In White Tulip, we encounter a bad guy (Robocop, or as my husband likes to call him, Robert O. Kopp), who can time travel. The only drawback? Wherever he lands, he sucks up all the energy present, killing anything living around him as well as sucking all the energy out of phones, lights, batteries, etc. He appears on a train, killing several passengers, which brings the Fringe team in to investigate. It turns out that the bad guy, Dr. Peck, is on a mission. His fiance was killed 10 months earlier, and he plans to save her life. He even has a plan to avoid killing others - he will land in a field where there are no people present. The beginning of the episode plays off the time travel by having the train event happen twice. Then the story moves forward, as Walter confronts Dr. Peck and tries to convince him to abandon his plan, Dr. Peck goes ahead with his plan but with a twist, and Walter finds an unexpected miracle.

In Monday, we see Mulder wake up late because his water bed springs a leak which shorts out his alarm clock. He runs to work, but has to deposit his paycheck or else his rent check will bounce. When he gets to the bank, a robbery is in progress and Mulder is killed. Then the scene resets with Mulder waking up to a soggy bed. This chain of events happens over and over, with variations - sometimes Scully goes to the bank for him, sometimes he is accosted by a woman who tries to warn him. Finally the woman tells him that they are stuck in some kind of time warp - that she has tried to change the future a hundred times but it always ends with disaster at the bank robbery. In the end, the woman dies saving Mulder's life and ends the cycle.

Parallels: Events repeat themselves. The person aware of the time repeats ultimately dies.
Differences: in Monday, we have no idea why there is a time loop. In White Tulip, the time travel creates the repeated events and a scientist is doing it deliberately.
In Monday, Mulder and Scully try many different ways to resolve the problem and fail each time. Ultimately, the only person who can stop the event is the one who knows about it. In White Tulip, Walter tries to resolve the problem by sharing his own, similar experience, with Dr. Peck. It is most likely this conversation which changes Dr. Peck's intent and resolves the issue.
In Monday, there is no redemptive theme for any character. In White Tulip, Dr. Peck provides Walter with the one thing he is looking for: a symbol of forgiveness for what he did.
In Monday, almost the entire episode is dedicated to the repeated bank robbery. In White Tulip, only about the first 20 minutes shows repeated events - then the story moves forward.
In Monday, only 2 people (Pam & Mulder) believe that events are repeating. In White Tulip, the whole team is basically on board with Walter's idea about time travel.

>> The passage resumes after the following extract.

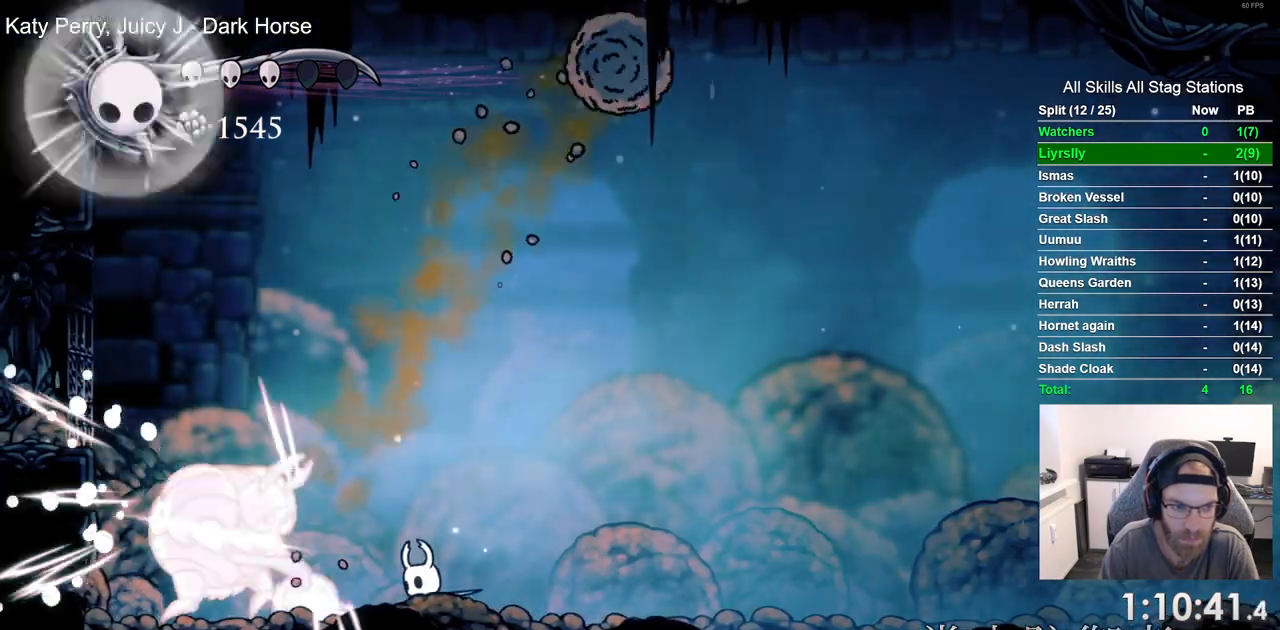
Gameplay with a controller (PlayStation layout); each line is a JSON object with the inputs held at the frame after it (dt_ms = milliseconds from this image to that frame). "events" lists button and stick changes between this image and that frame as [ms after this image, input, new state], when the widget could be followed in between. Not read: L3 R3.
{"dt_ms": 1000, "buttons": ["DPAD_LEFT"], "left_stick": "center", "right_stick": "center"}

Need I go on? Probably not, but I will. I'll be going back and comparing other Fringe and X Files episodes that people claim are the same. I will say this: X Files was on for 9 years. It was a great show that covered a lot of sci-fi ground. It's probably impossible to create a show like Fringe and not cover some of the same themes and ideas that X Files covered. BUT, there are still important differences. In X Files, the bad guys were the government, and the problems were mainly caused by aliens. In Fringe, the bad guys are big corporations and mad scientists, and the problems are mainly caused by experiments on non-consenting people. Big differences.